ENTRIES PROVIDED:
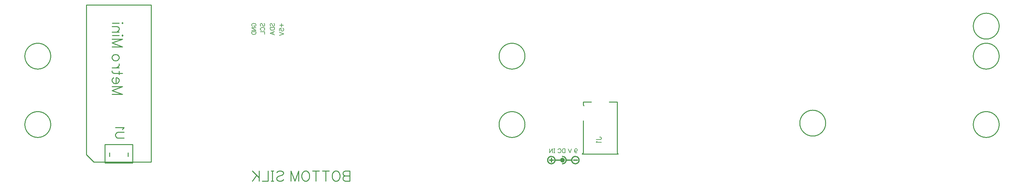
<source format=gbo>
G04 start of page 12 for group 12 layer_idx 8 *
G04 Title: AYAB-RS_E, bottom_silk *
G04 Creator: pcb-rnd 1.2.8 *
G04 CreationDate: 2018-05-30 20:35:32 UTC *
G04 For: Windell H. Oskay *
G04 Format: Gerber/RS-274X *
G04 PCB-Dimensions: 1100000 207000 *
G04 PCB-Coordinate-Origin: lower left *
%MOIN*%
%FSLAX25Y25*%
%LNBOTTOMSILK*%
%ADD213C,0.0110*%
%ADD212C,0.0093*%
%ADD211C,0.0060*%
%ADD210C,0.0110*%
%ADD209C,0.0250*%
%ADD208C,0.0100*%
%ADD207C,0.0120*%
G54D207*X590500Y27000D02*X594500D01*
X592500Y29000D02*Y25000D01*
X596500Y27000D02*X603000D01*
G54D208*X627000Y69500D02*Y35000D01*
X625500Y33500D01*
X627000Y90000D02*X635500D01*
X627000D02*Y86500D01*
X627500Y86000D01*
X663500Y90000D02*Y34500D01*
X655000Y90000D02*X663500D01*
X90000Y180000D02*Y40000D01*
Y195000D02*Y180000D01*
Y195000D02*X160000D01*
Y180000D01*
X90000Y40000D02*Y33000D01*
X110000Y44000D02*X140000D01*
X90000Y33000D02*X98000Y25000D01*
X160000D01*
X110000Y24000D02*X140000D01*
Y44000D02*Y24000D01*
X110000Y44000D02*Y24000D01*
X115000Y35000D02*Y31000D01*
X135000Y35000D02*Y31000D01*
X160000Y180000D02*Y40000D01*
Y25000D01*
G54D207*X616500Y27000D02*X620500D01*
X608500D02*X612500D01*
X610000D02*X614000D01*
G54D208*X625500Y33500D02*X664500D01*
X663500Y34500D01*
X51500Y139500D02*G75*G02X37500Y125500I-14000J0D01*G01*
G75*G02X23500Y139500I0J14000D01*G01*
G75*G02X37500Y153500I14000J0D01*G01*
G75*G02X51500Y139500I0J-14000D01*G01*
X536000D02*G75*G02X550000Y153500I14000J0D01*G01*
X564000Y139500D02*G75*G02X550000Y125500I-14000J0D01*G01*
G75*G02X536000Y139500I0J14000D01*G01*
X550000Y153500D02*G75*G02X564000Y139500I0J-14000D01*G01*
X51500Y65500D02*G75*G02X37500Y51500I-14000J0D01*G01*
G75*G02X23500Y65500I0J14000D01*G01*
G75*G02X37500Y79500I14000J0D01*G01*
G75*G02X51500Y65500I0J-14000D01*G01*
X1076500D02*G75*G02X1062500Y51500I-14000J0D01*G01*
X564000Y65500D02*G75*G02X550000Y51500I-14000J0D01*G01*
G75*G02X536000Y65500I0J14000D01*G01*
G75*G02X550000Y79500I14000J0D01*G01*
G75*G02X564000Y65500I0J-14000D01*G01*
X875000Y53000D02*G75*G02X861000Y67000I0J14000D01*G01*
X1062500Y51500D02*G75*G02X1048500Y65500I0J14000D01*G01*
X889000Y67000D02*G75*G02X875000Y53000I-14000J0D01*G01*
X861000Y67000D02*G75*G02X875000Y81000I14000J0D01*G01*
G75*G02X889000Y67000I0J-14000D01*G01*
G54D207*X608500Y27000D02*G75*G03X604500Y31000I-4000J0D01*G01*
X606500Y27000D02*G75*G03X604500Y29000I-2000J0D01*G01*
G75*G03X602500Y27000I0J-2000D01*G01*
G54D209*X605500D02*G75*G02X604500Y28000I0J1000D01*G01*
G75*G02X603500Y27000I-1000J0D01*G01*
G54D207*X614500D02*G75*G02X618500Y31000I4000J0D01*G01*
Y23000D02*G75*G03X622500Y27000I0J4000D01*G01*
X618500Y23000D02*G75*G02X614500Y27000I0J4000D01*G01*
X596500D02*G75*G03X592500Y31000I-4000J0D01*G01*
Y23000D02*G75*G03X596500Y27000I0J4000D01*G01*
X592500Y23000D02*G75*G02X588500Y27000I0J4000D01*G01*
G75*G02X592500Y31000I4000J0D01*G01*
X622500Y27000D02*G75*G03X618500Y31000I-4000J0D01*G01*
X604500Y23000D02*G75*G03X608500Y27000I0J4000D01*G01*
X602500D02*G75*G03X604500Y25000I2000J0D01*G01*
G75*G03X606500Y27000I0J2000D01*G01*
G54D209*X603500D02*G75*G02X604500Y26000I0J-1000D01*G01*
G54D208*X1048500Y65500D02*G75*G02X1062500Y79500I14000J0D01*G01*
Y125500D02*G75*G02X1048500Y139500I0J14000D01*G01*
G75*G02X1062500Y153500I14000J0D01*G01*
Y158000D02*G75*G02X1048500Y172000I0J14000D01*G01*
G75*G02X1062500Y186000I14000J0D01*G01*
Y79500D02*G75*G02X1076500Y65500I0J-14000D01*G01*
Y139500D02*G75*G02X1062500Y125500I-14000J0D01*G01*
Y153500D02*G75*G02X1076500Y139500I0J-14000D01*G01*
Y172000D02*G75*G02X1062500Y158000I-14000J0D01*G01*
Y186000D02*G75*G02X1076500Y172000I0J-14000D01*G01*
G54D210*X117811Y98200D02*X128851D01*
X117811Y102403D01*
X128851Y106612D02*X117811Y102403D01*
Y106612D02*X128851D01*
X122023Y109924D02*Y116228D01*
X123072D01*
X124123Y115704D01*
X124650Y115180D01*
X125172Y114128D01*
Y112552D02*Y114128D01*
Y112552D02*X124650Y111498D01*
X123599Y110446D01*
X122023Y109924D01*
X120968D02*X122023D01*
X120968D02*X119392Y110446D01*
X118341Y111498D01*
X117814Y112552D01*
Y114128D01*
X118341Y115180D01*
X119392Y116228D01*
X119914Y121119D02*X128851D01*
X119914D02*X118338Y121641D01*
X117811Y122695D01*
Y123747D01*
X125172Y119540D02*Y123219D01*
X117814Y127059D02*X125172D01*
X122017D02*X123599Y127583D01*
X124648Y128637D01*
X125172Y129686D01*
Y131265D01*
Y137204D02*X124650Y136150D01*
X123599Y135098D01*
X122023Y134577D01*
X120968D02*X122023D01*
X120968D02*X119392Y135098D01*
X118341Y136150D01*
X117814Y137204D01*
Y138780D01*
X118341Y139832D01*
X119392Y140881D01*
X120968Y141408D01*
X122023D01*
X123599Y140881D01*
X124650Y139832D01*
X125172Y138780D01*
Y137204D02*Y138780D01*
X117811Y149688D02*X128851D01*
X117811Y153891D01*
X128851Y158100D02*X117811Y153891D01*
Y158100D02*X128851D01*
X117839Y161937D02*X125197D01*
X128879Y161412D02*X128351Y161937D01*
X128879Y162464D01*
X129403Y161937D01*
X128879Y161412D01*
X117814Y165776D02*X125172D01*
X123072D02*X124650Y167355D01*
X125172Y168403D01*
Y169982D01*
X124650Y171031D01*
X123072Y171558D01*
X117814D02*X123072D01*
X117839Y175395D02*X125197D01*
X128879Y174870D02*X128351Y175395D01*
X128879Y175922D01*
X129403Y175395D01*
X128879Y174870D01*
G54D211*X278792Y171961D02*X278358Y172395D01*
X278140Y173046D01*
Y173915D01*
X278358Y174567D01*
X278792Y175000D01*
X279225D01*
X279661Y174785D01*
X279877Y174567D01*
X280094Y174131D01*
X280528Y172828D01*
X280746Y172395D01*
X280963Y172178D01*
X281397Y171961D01*
X282049D01*
X282482Y172395D01*
X282700Y173046D01*
Y173915D01*
X282482Y174567D01*
X282049Y175000D01*
X279225Y167336D02*X278792Y167554D01*
X278358Y167988D01*
X278140Y168421D01*
Y169291D01*
X278358Y169724D01*
X278792Y170160D01*
X279225Y170376D01*
X279877Y170593D01*
X280964D01*
X281615Y170376D01*
X282049Y170160D01*
X282482Y169724D01*
X282700Y169291D01*
Y168421D02*Y169291D01*
Y168421D02*X282482Y167988D01*
X282049Y167554D01*
X281615Y167336D01*
X278140Y165968D02*X282700D01*
Y163363D02*Y165968D01*
X269725Y171743D02*X269292Y171961D01*
X268858Y172394D01*
X268640Y172828D01*
Y173697D01*
X268858Y174131D01*
X269292Y174566D01*
X269725Y174782D01*
X270377Y175000D01*
X271464D01*
X272115Y174782D01*
X272549Y174566D01*
X272982Y174131D01*
X273200Y173697D01*
Y172828D02*Y173697D01*
Y172828D02*X272982Y172394D01*
X272549Y171961D01*
X272115Y171743D01*
X271464D02*X272115D01*
X271464D02*Y172828D01*
X268640Y170375D02*X273200D01*
X268640D02*X273200Y167336D01*
X268640D02*X273200D01*
X268640Y165968D02*X273200D01*
X268640Y164447D02*Y165968D01*
Y164447D02*X268858Y163796D01*
X269292Y163362D01*
X269725Y163145D01*
X270377Y162929D01*
X271464D01*
X272115Y163145D01*
X272549Y163362D01*
X272982Y163796D01*
X273200Y164447D01*
Y165968D01*
G54D212*X124052Y51000D02*X130680D01*
X124052D02*X122725Y51443D01*
X121843Y52325D01*
X121400Y53652D01*
Y54533D01*
X121843Y55860D01*
X122725Y56744D01*
X124052Y57185D01*
X130680D01*
X128914Y59969D02*X129355Y60851D01*
X130680Y62178D01*
X121400D02*X130680D01*
G54D211*X289292Y171961D02*X288858Y172395D01*
X288640Y173046D01*
Y173915D01*
X288858Y174567D01*
X289292Y175000D01*
X289725D01*
X290161Y174785D01*
X290377Y174567D01*
X290594Y174131D01*
X291028Y172828D01*
X291246Y172395D01*
X291463Y172178D01*
X291897Y171961D01*
X292549D01*
X292982Y172395D01*
X293200Y173046D01*
Y173915D01*
X292982Y174567D01*
X292549Y175000D01*
X288640Y170593D02*X293200D01*
X288640Y169072D02*Y170593D01*
Y169072D02*X288858Y168421D01*
X289292Y167987D01*
X289725Y167770D01*
X290377Y167554D01*
X291464D01*
X292115Y167770D01*
X292549Y167987D01*
X292982Y168421D01*
X293200Y169072D01*
Y170593D01*
X288640Y164448D02*X293200Y166186D01*
X288640Y164448D02*X293200Y162711D01*
X291680Y163362D02*Y165533D01*
X298925Y173046D02*X302833D01*
X300879Y171092D02*Y175000D01*
X298640Y167118D02*Y169290D01*
X300593Y169507D01*
X300377Y169290D01*
X300160Y168639D01*
Y167987D02*Y168639D01*
Y167987D02*X300377Y167336D01*
X300811Y166901D01*
X301463Y166684D01*
X301896D01*
X302548Y166901D01*
X302982Y167336D01*
X303200Y167987D01*
Y168639D01*
X302982Y169290D01*
X302765Y169507D01*
X302331Y169724D01*
X298640Y165316D02*X303200Y163579D01*
X298640Y161841D02*X303200Y163579D01*
G54D213*X374500Y4300D02*Y15260D01*
X369804D02*X374500D01*
X369804D02*X368239Y14737D01*
X367716Y14216D01*
X367195Y13169D01*
Y12128D02*Y13169D01*
Y12128D02*X367716Y11084D01*
X368239Y10561D01*
X369804Y10040D01*
X374500D01*
X369804D02*X368239Y9520D01*
X367716Y8996D01*
X367195Y7952D01*
Y6388D02*Y7952D01*
Y6388D02*X367716Y5341D01*
X368239Y4823D01*
X369804Y4300D01*
X374500D01*
X360778Y15260D02*X361819Y14737D01*
X362866Y13693D01*
X363387Y12652D01*
X363907Y11084D01*
Y8476D02*Y11084D01*
Y8476D02*X363387Y6906D01*
Y6908D02*X362866Y5865D01*
X361819Y4823D01*
X360778Y4300D01*
X358687D02*X360778D01*
X358687D02*X357646Y4823D01*
X356602Y5865D01*
X356079Y6908D01*
X355561Y8476D01*
Y11084D01*
X356079Y12652D01*
X356602Y13693D01*
X357646Y14737D01*
X358687Y15260D01*
X360778D01*
X348621Y4300D02*Y15260D01*
X344968D02*X352273D01*
X338028Y4300D02*Y15260D01*
X334375D02*X341680D01*
X327958D02*X329000Y14737D01*
X330046Y13693D01*
X330567Y12652D01*
X331087Y11084D01*
Y8476D02*Y11084D01*
Y8476D02*X330567Y6906D01*
Y6908D02*X330046Y5865D01*
X329000Y4823D01*
X327958Y4300D01*
X325868D02*X327958D01*
X325868D02*X324826Y4823D01*
X323783Y5865D01*
X323259Y6908D01*
X322741Y8476D01*
Y11084D01*
X323259Y12652D01*
X323783Y13693D01*
X324826Y14737D01*
X325868Y15260D01*
X327958D01*
X319453Y4300D02*Y15260D01*
X315280Y4300D01*
X311102Y15260D02*X315280Y4300D01*
X311102D02*Y15260D01*
X295577Y13693D02*X296621Y14737D01*
X298185Y15260D01*
X300273D01*
X301841Y14737D01*
X302882Y13693D01*
Y12652D02*Y13693D01*
Y12652D02*X302364Y11605D01*
X301841Y11084D01*
X300794Y10564D01*
X297662Y9520D01*
X296621Y8996D01*
X296100Y8476D01*
X295577Y7432D01*
Y5865D02*Y7432D01*
Y5865D02*X296621Y4823D01*
X298185Y4300D01*
X300273D01*
X301841Y4823D01*
X302882Y5865D01*
X289549Y15260D02*X292289D01*
X290919Y4300D02*Y15260D01*
X289549Y4300D02*X292289D01*
X286261D02*Y15260D01*
X280000Y4300D02*X286261D01*
X276712D02*Y15260D01*
X269407D02*X276712Y7952D01*
X274104Y10561D02*X269407Y4300D01*
G54D211*X617678Y37840D02*X617895Y37189D01*
X618329Y36755D01*
X618982Y36537D01*
X619198D01*
X619849Y36755D01*
X620285Y37189D01*
X620500Y37840D01*
Y38057D01*
X620285Y38709D01*
X619849Y39143D01*
X619198Y39360D01*
X618982D02*X619198D01*
X618982D02*X618329Y39143D01*
X617895Y38709D01*
X617678Y37840D01*
Y36755D02*Y37840D01*
Y36755D02*X617895Y35669D01*
X618329Y35018D01*
X618982Y34800D01*
X619415D01*
X620067Y35018D01*
X620285Y35452D01*
X614258Y39360D02*X612522Y34800D01*
X610784Y39360D02*X612522Y34800D01*
X607364D02*Y39360D01*
X605843D02*X607364D01*
X605843D02*X605192Y39142D01*
X604758Y38708D01*
X604541Y38275D01*
X604325Y37623D01*
Y36536D02*Y37623D01*
Y36536D02*X604541Y35885D01*
X604758Y35451D01*
X605192Y35018D01*
X605843Y34800D01*
X607364D01*
X599700Y38275D02*X599917Y38708D01*
X600352Y39142D01*
X600785Y39360D01*
X601655D01*
X602088Y39142D01*
X602523Y38708D01*
X602740Y38275D01*
X602957Y37623D01*
Y36536D02*Y37623D01*
Y36536D02*X602740Y35885D01*
X602523Y35451D01*
X602088Y35018D01*
X601655Y34800D01*
X600785D02*X601655D01*
X600785D02*X600352Y35018D01*
X599917Y35451D01*
X599700Y35885D01*
X595140Y39360D02*X596280D01*
X595710Y34800D02*Y39360D01*
X595140Y34800D02*X596280D01*
X593772D02*Y39360D01*
X590732Y34800D01*
Y39360D01*
X640940Y49257D02*X645329D01*
X646153Y49530D01*
X646425Y49805D01*
X646700Y50354D01*
Y50901D01*
X646425Y51451D01*
X646153Y51725D01*
X645329Y52000D01*
X644780D02*X645329D01*
X642036Y47529D02*X641762Y46982D01*
X640940Y46158D01*
X646700D01*
M02*

</source>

REQUEST: Please transcribe exactly the lines above from the line that has "X110000Y44000D02*X140000D01*" up to and including the line that has "X604500Y23000D02*G75*G03X608500Y27000I0J4000D01*G01*"; no other line belongs in the answer.

RESULT OF THE TASK:
X110000Y44000D02*X140000D01*
X90000Y33000D02*X98000Y25000D01*
X160000D01*
X110000Y24000D02*X140000D01*
Y44000D02*Y24000D01*
X110000Y44000D02*Y24000D01*
X115000Y35000D02*Y31000D01*
X135000Y35000D02*Y31000D01*
X160000Y180000D02*Y40000D01*
Y25000D01*
G54D207*X616500Y27000D02*X620500D01*
X608500D02*X612500D01*
X610000D02*X614000D01*
G54D208*X625500Y33500D02*X664500D01*
X663500Y34500D01*
X51500Y139500D02*G75*G02X37500Y125500I-14000J0D01*G01*
G75*G02X23500Y139500I0J14000D01*G01*
G75*G02X37500Y153500I14000J0D01*G01*
G75*G02X51500Y139500I0J-14000D01*G01*
X536000D02*G75*G02X550000Y153500I14000J0D01*G01*
X564000Y139500D02*G75*G02X550000Y125500I-14000J0D01*G01*
G75*G02X536000Y139500I0J14000D01*G01*
X550000Y153500D02*G75*G02X564000Y139500I0J-14000D01*G01*
X51500Y65500D02*G75*G02X37500Y51500I-14000J0D01*G01*
G75*G02X23500Y65500I0J14000D01*G01*
G75*G02X37500Y79500I14000J0D01*G01*
G75*G02X51500Y65500I0J-14000D01*G01*
X1076500D02*G75*G02X1062500Y51500I-14000J0D01*G01*
X564000Y65500D02*G75*G02X550000Y51500I-14000J0D01*G01*
G75*G02X536000Y65500I0J14000D01*G01*
G75*G02X550000Y79500I14000J0D01*G01*
G75*G02X564000Y65500I0J-14000D01*G01*
X875000Y53000D02*G75*G02X861000Y67000I0J14000D01*G01*
X1062500Y51500D02*G75*G02X1048500Y65500I0J14000D01*G01*
X889000Y67000D02*G75*G02X875000Y53000I-14000J0D01*G01*
X861000Y67000D02*G75*G02X875000Y81000I14000J0D01*G01*
G75*G02X889000Y67000I0J-14000D01*G01*
G54D207*X608500Y27000D02*G75*G03X604500Y31000I-4000J0D01*G01*
X606500Y27000D02*G75*G03X604500Y29000I-2000J0D01*G01*
G75*G03X602500Y27000I0J-2000D01*G01*
G54D209*X605500D02*G75*G02X604500Y28000I0J1000D01*G01*
G75*G02X603500Y27000I-1000J0D01*G01*
G54D207*X614500D02*G75*G02X618500Y31000I4000J0D01*G01*
Y23000D02*G75*G03X622500Y27000I0J4000D01*G01*
X618500Y23000D02*G75*G02X614500Y27000I0J4000D01*G01*
X596500D02*G75*G03X592500Y31000I-4000J0D01*G01*
Y23000D02*G75*G03X596500Y27000I0J4000D01*G01*
X592500Y23000D02*G75*G02X588500Y27000I0J4000D01*G01*
G75*G02X592500Y31000I4000J0D01*G01*
X622500Y27000D02*G75*G03X618500Y31000I-4000J0D01*G01*
X604500Y23000D02*G75*G03X608500Y27000I0J4000D01*G01*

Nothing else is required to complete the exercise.